Le combat politique n’autorise pas toutes les ignominies: Par Geneviève Goëtzinger
Le combat politique n’autorise pas toutes les ignominies. Les attaques personnelles dont est l’objet Pascal Affi N’Guessan depuis la décision prise par le Comité Central du Front Populaire Ivoirien de déclarer caduc le partenariat qui le liait au RHDP sont indécentes.
Il est assez surprenant que l’ancien partenaire, pour qui ce partenariat n’avait à l’en croire aucune importance, puisse réagir avec une telle virulence. Goumin sans doute, conscience aussi rétroactive, que ce partenariat aurait pu être une chance pour l’un et l’autre.
Connaissant les méthodes du RHDP, il est assez peu surprenant qu’il instrumentalise un certain nombre de brebis perdues du FPI pour se venger. La vengeance, c’est historiquement ce que ce parti sait le mieux faire. Certains angles d’attaque sont en revanche nauséabonds et carrément indigents.

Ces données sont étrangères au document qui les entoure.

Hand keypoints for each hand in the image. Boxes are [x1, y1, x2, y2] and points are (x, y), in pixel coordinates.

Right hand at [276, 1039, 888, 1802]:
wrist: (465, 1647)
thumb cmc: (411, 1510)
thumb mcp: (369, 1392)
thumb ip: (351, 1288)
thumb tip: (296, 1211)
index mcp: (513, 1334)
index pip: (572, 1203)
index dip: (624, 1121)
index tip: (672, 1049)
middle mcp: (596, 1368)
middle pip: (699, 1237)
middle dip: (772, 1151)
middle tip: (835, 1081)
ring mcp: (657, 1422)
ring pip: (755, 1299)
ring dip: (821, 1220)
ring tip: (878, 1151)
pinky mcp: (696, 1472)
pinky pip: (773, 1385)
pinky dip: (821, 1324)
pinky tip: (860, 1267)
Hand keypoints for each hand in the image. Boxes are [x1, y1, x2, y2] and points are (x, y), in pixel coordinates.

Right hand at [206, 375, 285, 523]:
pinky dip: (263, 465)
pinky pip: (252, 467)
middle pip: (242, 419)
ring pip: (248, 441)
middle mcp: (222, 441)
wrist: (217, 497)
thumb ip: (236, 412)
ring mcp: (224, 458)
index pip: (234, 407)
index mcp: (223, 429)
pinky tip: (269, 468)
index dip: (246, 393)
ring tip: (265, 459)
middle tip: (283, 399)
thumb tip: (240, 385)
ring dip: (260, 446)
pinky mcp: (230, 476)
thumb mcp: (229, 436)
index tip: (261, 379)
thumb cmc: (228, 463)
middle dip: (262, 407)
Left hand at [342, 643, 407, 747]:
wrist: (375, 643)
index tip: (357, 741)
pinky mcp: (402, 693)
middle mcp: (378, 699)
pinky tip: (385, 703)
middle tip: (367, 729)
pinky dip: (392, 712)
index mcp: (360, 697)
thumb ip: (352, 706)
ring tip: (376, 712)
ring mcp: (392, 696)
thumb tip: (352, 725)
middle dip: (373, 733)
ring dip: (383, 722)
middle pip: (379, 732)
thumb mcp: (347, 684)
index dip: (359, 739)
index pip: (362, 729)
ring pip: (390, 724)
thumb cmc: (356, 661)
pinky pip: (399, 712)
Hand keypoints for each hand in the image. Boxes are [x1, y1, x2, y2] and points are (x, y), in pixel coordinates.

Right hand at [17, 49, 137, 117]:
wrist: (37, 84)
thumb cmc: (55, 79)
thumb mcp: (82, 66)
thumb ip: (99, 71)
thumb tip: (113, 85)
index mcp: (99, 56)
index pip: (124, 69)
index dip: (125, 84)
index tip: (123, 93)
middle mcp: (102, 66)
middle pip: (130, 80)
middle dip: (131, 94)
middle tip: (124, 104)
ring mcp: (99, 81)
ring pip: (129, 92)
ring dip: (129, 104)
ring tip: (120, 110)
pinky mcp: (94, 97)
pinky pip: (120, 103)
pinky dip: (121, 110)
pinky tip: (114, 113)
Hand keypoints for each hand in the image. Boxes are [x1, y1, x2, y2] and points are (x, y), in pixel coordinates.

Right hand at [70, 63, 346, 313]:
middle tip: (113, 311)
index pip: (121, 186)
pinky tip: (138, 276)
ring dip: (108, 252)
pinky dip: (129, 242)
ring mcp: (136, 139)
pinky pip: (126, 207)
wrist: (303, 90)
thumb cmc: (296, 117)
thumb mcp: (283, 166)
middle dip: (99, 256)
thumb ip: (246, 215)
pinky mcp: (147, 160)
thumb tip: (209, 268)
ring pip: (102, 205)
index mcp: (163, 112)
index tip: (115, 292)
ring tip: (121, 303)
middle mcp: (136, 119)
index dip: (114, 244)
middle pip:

Je pense à la question de la participation financière du partenaire RHDP présent sur une liste commune dans le Moronou. Un communiqué de la direction de la campagne régionale du Moronou a rappelé fort à propos la règle : chacun participe aux dépenses de campagne au prorata de sa présence sur la liste. Le RHDP n’a d’ailleurs pas tenu ses engagements à cet égard, sa participation étant marginale, inférieure aux 40% de candidats.
Le plus choquant dans l’histoire a été la mise en cause de la probité du président du FPI, le petit air de la calomnie pour semer le doute sur la traçabilité de cette somme.
J’ai éprouvé à la lecture de certains propos absurdes ce dégoût que l’on ressent toujours devant la trahison et la bêtise. Affi est l’une des personnalités les plus intègres qu’il m’ait été donné de côtoyer. Il assume une large partie des charges du FPI et chacun le sait.
Je vous livre pour ma part une anecdote. Après la fête de la Liberté d’Abengourou, son épouse et lui-même m’ont fait l’amitié de m’accueillir quelques jours à Bougouanou, dans sa résidence. J’ai éprouvé un choc en constatant que la partie principale de son habitation était demeurée à l’abandon depuis la crise de 2011, sa destruction et le pillage qui avait suivi.
S’il était un homme d’argent, un corrompu, je ne doute pas qu’il aurait trouvé les moyens de restaurer cette habitation dans sa configuration initiale.
Il a préféré depuis sa sortie de prison en 2013 consacrer ses moyens à son parti, ce parti qui est sa vie et auquel il consacre toute son énergie depuis une cinquantaine d’années, ce parti auquel en octobre 2025 il entend apporter la plus belle des victoires.